-- Page extract follows --

SIRE 2.0, human factors and safety culture in tanker operations
The introduction of SIRE 2.0 by the Oil Companies International Marine Forum (OCIMF) in September 2024 represents a significant shift in how tanker operations are assessed. While vessel integrity, operational standards and environmental compliance remain central, SIRE 2.0 places far greater emphasis on human factors and safety culture.
For tanker operators, this change makes crew behaviour, leadership conditions and team performance directly visible through inspection outcomes.
From systems and procedures to operational performance
Historically, tanker inspections focused on whether systems, procedures and equipment were in place. Under SIRE 2.0, inspectors now assess how work is actually carried out on board, not just how it is described in procedures.
This includes:
- How crews communicate during routine and non routine operations
- How teams coordinate safety critical tasks
- How individuals recognise and manage risk
- How fatigue, workload and stress influence decision making
- How procedures are understood and applied in practice
The introduction of graded inspection outcomes reflects this shift. Rather than binary pass or fail findings, SIRE 2.0 evaluates whether performance is as expected, largely as expected, exceeds expectations, or does not meet expectations.

-- Page extract concluded --
-- Dataset content follows --

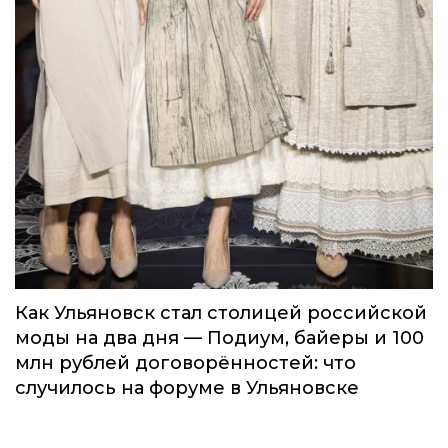
Как Ульяновск стал столицей российской
моды на два дня — Подиум, байеры и 100
млн рублей договорённостей: что
случилось на форуме в Ульяновске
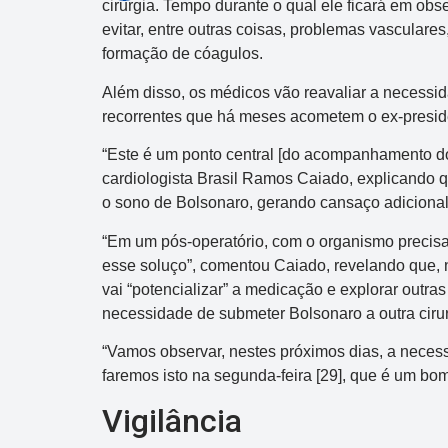
cirurgia. Tempo durante o qual ele ficará em obs
evitar, entre outras coisas, problemas vascular
formação de cóagulos.
Além disso, os médicos vão reavaliar a necessi
recorrentes que há meses acometem o ex-presid
“Este é um ponto central [do acompanhamento do p
cardiologista Brasil Ramos Caiado, explicando q
o sono de Bolsonaro, gerando cansaço adicional
“Em um pós-operatório, com o organismo precisa
esse soluço”, comentou Caiado, revelando que, 
vai “potencializar” a medicação e explorar outras
necessidade de submeter Bolsonaro a outra cirur
“Vamos observar, nestes próximos dias, a necess
faremos isto na segunda-feira [29], que é um bo
Vigilância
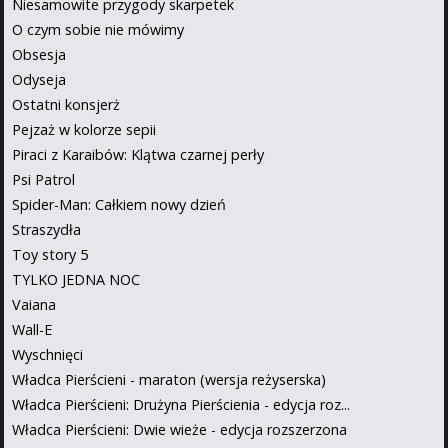
Niesamowite przygody skarpetek
O czym sobie nie mówimy
Obsesja
Odyseja
Ostatni konsjerż
Pejzaż w kolorze sepii
Piraci z Karaibów: Klątwa czarnej perły
Psi Patrol
Spider-Man: Całkiem nowy dzień
Straszydła
Toy story 5
TYLKO JEDNA NOC
Vaiana
Wall-E
Wyschnięci
Władca Pierścieni - maraton (wersja reżyserska)
Władca Pierścieni: Drużyna Pierścienia - edycja roz...
Władca Pierścieni: Dwie wieże - edycja rozszerzona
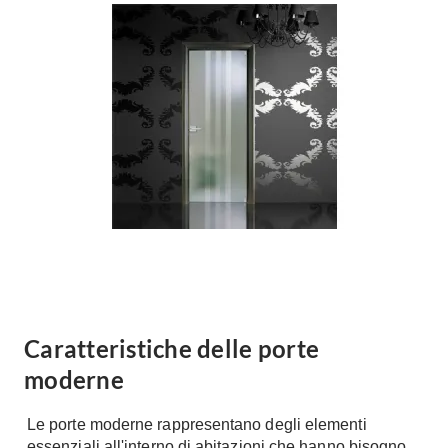
Forni
Faretti
Cappe
Applique
Lavastoviglie
Plafoniere
Lavatrici
Asciugatrici
Riscaldamento
Piccoli
Caminetti
Elettrodomestici
Stufe
Casalinghi
Radiatori
Moka
Caldaie
Bicchieri
Riscaldamento
pavimento
Utensili cucina
Stube
Caratteristiche delle porte
Soggiorno
Climatizzatori
moderne
Mobili Soggiorno
Climatizzatore
Librerie
Le porte moderne rappresentano degli elementi
Deumidificatori
Vetrine
essenziali all'interno di abitazioni che hanno bisogno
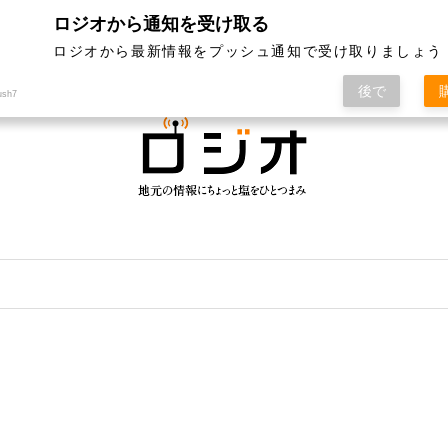
ロジオから通知を受け取る
ジオって何？
特集
記事ランキング
運営会社
ロジオから最新情報をプッシュ通知で受け取りましょう
後で
ush7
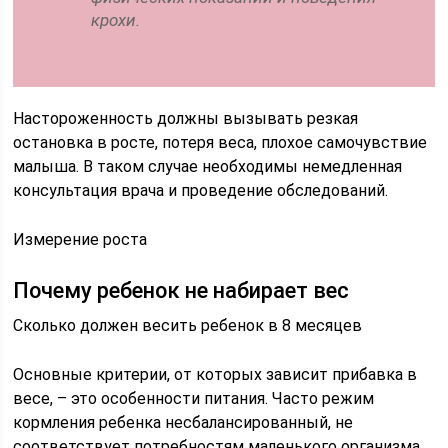
крохи.
Настороженность должны вызывать резкая
остановка в росте, потеря веса, плохое самочувствие
малыша. В таком случае необходимы немедленная
консультация врача и проведение обследований.
Измерение роста
Почему ребенок не набирает вес
Сколько должен весить ребенок в 8 месяцев
Основные критерии, от которых зависит прибавка в
весе, – это особенности питания. Часто режим
кормления ребенка несбалансированный, не
соответствует потребностям маленького организма.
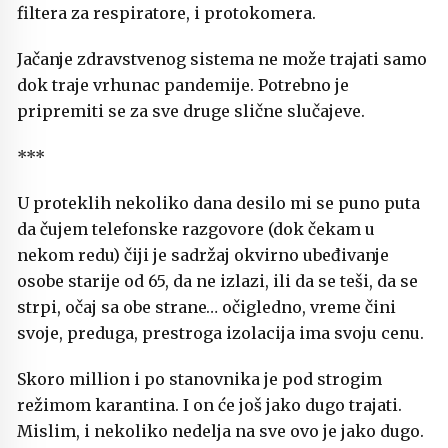
filtera za respiratore, i protokomera.
Jačanje zdravstvenog sistema ne može trajati samo
dok traje vrhunac pandemije. Potrebno je
pripremiti se za sve druge slične slučajeve.
***
U proteklih nekoliko dana desilo mi se puno puta
da čujem telefonske razgovore (dok čekam u
nekom redu) čiji je sadržaj okvirno ubeđivanje
osobe starije od 65, da ne izlazi, ili da se teši, da se
strpi, očaj sa obe strane… očigledno, vreme čini
svoje, preduga, prestroga izolacija ima svoju cenu.
Skoro million i po stanovnika je pod strogim
režimom karantina. I on će još jako dugo trajati.
Mislim, i nekoliko nedelja na sve ovo je jako dugo.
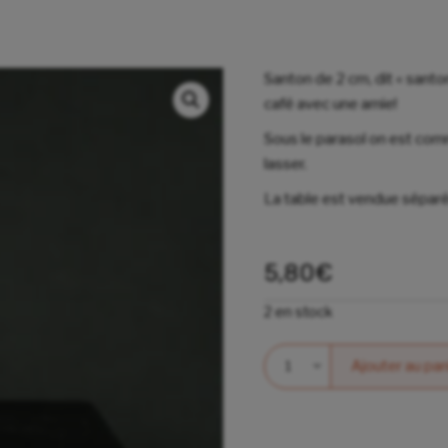
Santon de 2 cm, dit « santon
café avec une amie!
Sous le parasol on est com
lasser.
La table est vendue sépa
5,80
€
2 en stock
Quantité
Ajouter au pan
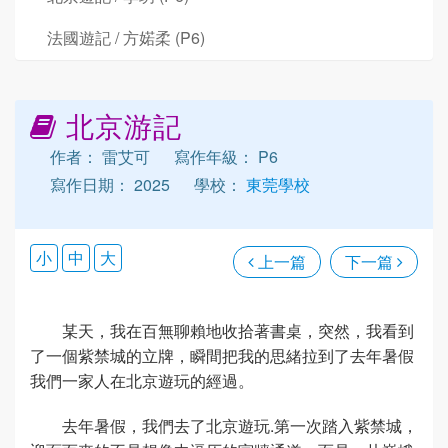
法國遊記 / 方婼柔 (P6)
北京游記
作者： 雷艾可
寫作年級： P6
寫作日期： 2025
學校：
東莞學校
小
中
大
上一篇
下一篇
某天，我在百無聊賴地收拾著書桌，突然，我看到
了一個紫禁城的立牌，瞬間把我的思緒拉到了去年暑假
我們一家人在北京遊玩的經過。
去年暑假，我們去了北京遊玩.第一次踏入紫禁城，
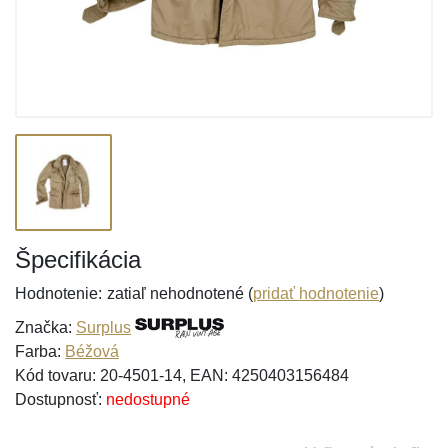
Špecifikácia
Hodnotenie:
zatiaľ nehodnotené (
pridať hodnotenie
)
Značka:
Surplus
Farba:
Béžová
Kód tovaru: 20-4501-14, EAN: 4250403156484
Dostupnosť:
nedostupné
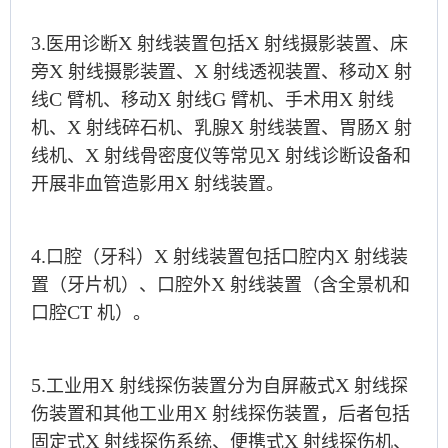
3.
X
X
医用诊断
射线装置包括
射线摄影装置、床
X
X
X
旁
射线摄影装置、
射线透视装置、移动
射
C
X
G
X
线
臂机、移动
射线
臂机、手术用
射线
X
X
X
机、
射线碎石机、乳腺
射线装置、胃肠
射
X
X
线机、
射线骨密度仪等常见
射线诊断设备和
X
开展非血管造影用
射线装置。
4.
X
X
口腔（牙科）
射线装置包括口腔内
射线装
X
置（牙片机）、口腔外
射线装置（含全景机和
CT
口腔
机）。
5.
X
X
工业用
射线探伤装置分为自屏蔽式
射线探
X
伤装置和其他工业用
射线探伤装置，后者包括
X
X
固定式
射线探伤系统、便携式
射线探伤机、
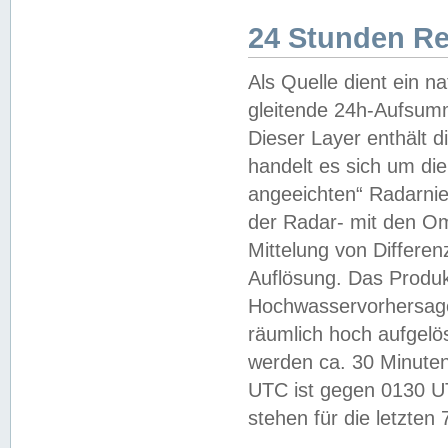
24 Stunden R
Als Quelle dient ein n
gleitende 24h-Aufsum
Dieser Layer enthält
handelt es sich um di
angeeichten“ Radarnie
der Radar- mit den O
Mittelung von Differe
Auflösung. Das Produk
Hochwasservorhersagez
räumlich hoch aufgelö
werden ca. 30 Minuten
UTC ist gegen 0130 UTC
stehen für die letzten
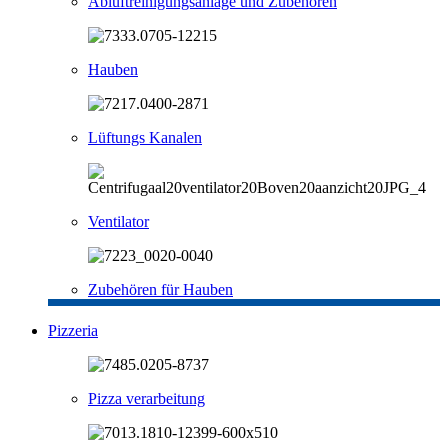
Abluftreinigungsanlage und Zubehören
Hauben
Lüftungs Kanalen
Ventilator
Zubehören für Hauben
Pizzeria
Pizza verarbeitung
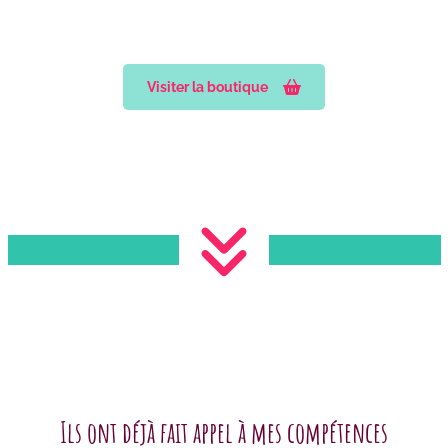
Visiter la boutique
Ils ont déjà fait appel à mes compétences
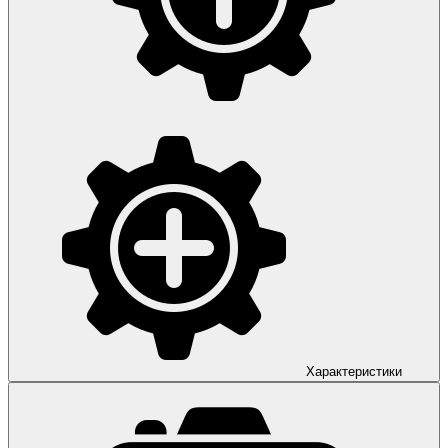
Характеристики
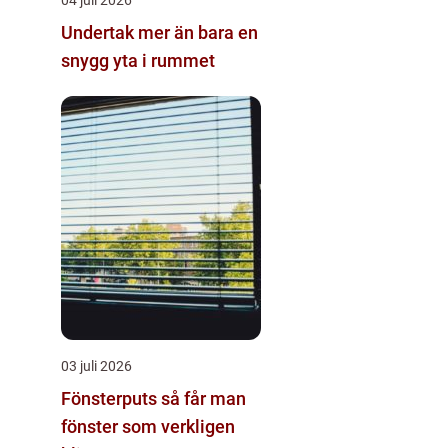
Undertak mer än bara en
snygg yta i rummet
03 juli 2026
Fönsterputs så får man
fönster som verkligen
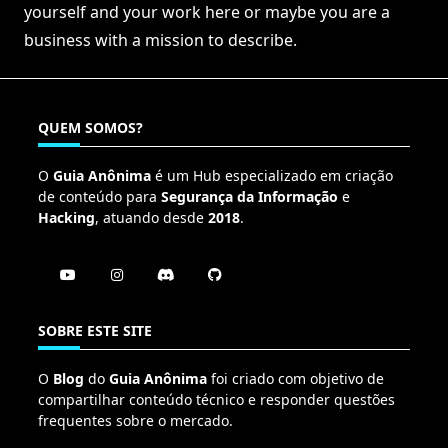
yourself and your work here or maybe you are a
business with a mission to describe.
QUEM SOMOS?
O
Guia Anônima
é um Hub especializado em criação
de conteúdo para
Segurança da Informação
e
Hacking
, atuando desde
2018
.
SOBRE ESTE SITE
O
Blog
do
Guia Anônima
foi criado com objetivo de
compartilhar conteúdo técnico e responder questões
frequentes sobre o mercado.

-- Dataset content concluded --

● **Activities**
1) Reproduce word for word the part of the SIRE 2.0 page that opens with the words containing "From systems and" and closes with "not meet expectations.".
2) In the SIRE 2.0 page, turn the paragraph beginning "The introduction of graded inspection outcomes" into a short list that keeps its main facts.

● **Answers to the tasks**
1)
From systems and procedures to operational performance
Historically, tanker inspections focused on whether systems, procedures and equipment were in place. Under SIRE 2.0, inspectors now assess how work is actually carried out on board, not just how it is described in procedures.
This includes:
- How crews communicate during routine and non routine operations
- How teams coordinate safety critical tasks
- How individuals recognise and manage risk
- How fatigue, workload and stress influence decision making
- How procedures are understood and applied in practice
The introduction of graded inspection outcomes reflects this shift. Rather than binary pass or fail findings, SIRE 2.0 evaluates whether performance is as expected, largely as expected, exceeds expectations, or does not meet expectations.

2)
- Graded inspection outcomes reflect the shift toward assessing actual performance.
- SIRE 2.0 replaces binary pass or fail findings.
- Performance is rated as:
  - as expected
  - largely as expected
  - exceeds expectations
  - does not meet expectations